Court Ruling on retrospective amendments to the Act vis a vis India-France DTAA:

Ruling in favour of the Sellers, the Court has held that the retrospective amendment to the Act would not alter the non-taxability of capital gains in India under the provisions of the India-France DTAA.  In passing this ruling, the Court passed the following key observations:

  • The speech of the Finance Minister while amending the tax laws suggests that the amendments do not seek to override the provisions of the DTAA.

  • If the intention of the Legislature was that the indirect transfer provisions should override the DTAA, a specific amendment to section 90 of the Act would have been carried out.

Court Ruling on non taxability of the transfer of shares in India as per the India-France DTAA:

Ruling in favour of the Sellers, the Court ruled that the provisions of the India-France DTAA provide that the sale of shares of French Company by French shareholders would typically be taxable in France and not India.  Further, a reading of the provisions of the India-France DTAA does not suggest that “look through” provisions exist in transactions not involving immovable property.  It was further held that applying look through provisions to the said transaction may result in an absurd and fallible conclusion that there are 2 separate shareholders of the same shares of SBL - Sanofi (as per tax laws) and ShanH (as appearing in the register of members). 

Court Ruling on other pertinent aspects

  • Basis its ruling on the above aspects, the Court held that Sanofi would not be liable to withhold taxes in India on payments to the Sellers since the transaction was not liable to tax in India.

  • Relying on the Supreme Court ruling in the case of Vodafone, the Court also held that controlling interests, being incidental to holding shares in a company, does not constitute a separate capital asset.  Even otherwise, the Court held that the capital gains for transfer of such controlling rights cannot be determined since it is incapable of determination and computation. 

SKP Comments:

It appears that the Sellers may have approached the AAR to obtain certainty on the tax treatment having regard to the ongoing litigation relating to taxability of indirect transfers in the case of Vodafone. 
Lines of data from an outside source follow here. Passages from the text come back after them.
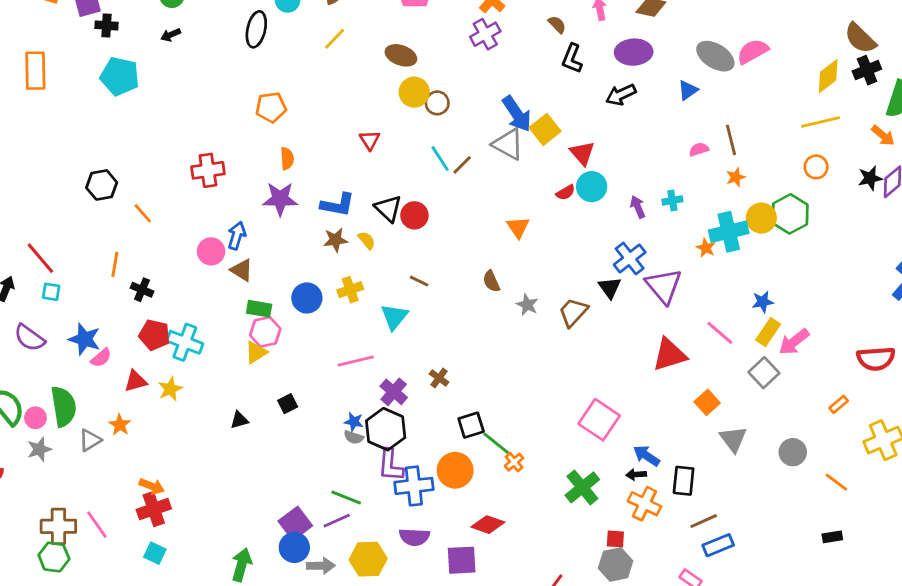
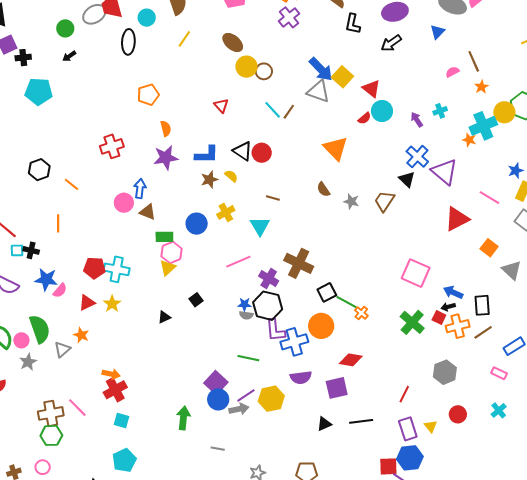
brown ellipse: (401, 55) -> (233, 42), turned 30
orange triangle: (518, 227) -> (336, 148), size x1.5
black cross: (142, 290) -> (31, 250), moved
brown cross: (439, 378) -> (299, 263), size x2.0
orange cross: (644, 504) -> (458, 326), turned -30
purple line: (337, 521) -> (246, 395), moved
brown line: (704, 521) -> (483, 332), moved
red square: (615, 539) -> (439, 317), moved, turned 32

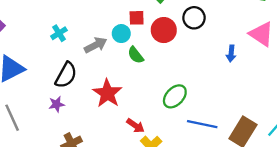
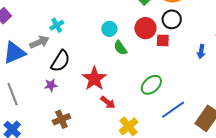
red square: (137, 18) -> (163, 40), moved
gray arrow: (96, 45) -> (39, 42), moved
blue line: (202, 124) -> (173, 110), turned -50
red arrow: (135, 126) -> (108, 102), moved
The Court ruling (the first notable ruling on indirect transfer since the amendment to the Act last year) comes as a ray of hope for the global investor community which would believe that the Supreme Court ruling of Vodafone (of respecting the legal form of transactions and legitimate tax planning measures) has stood the test of retrospective amendments to the Act, albeit with the aid of the DTAA. 

Another positive takeaway from this ruling is that the Court would not indiscriminately pierce the corporate veil and the onus would lie on the Indian Revenue authorities to prove that piercing the corporate veil is warranted. 

Further, the Court has reiterated that the liability to withhold taxes on payments to non-residents would only apply where such payments constitute income which is taxable in India.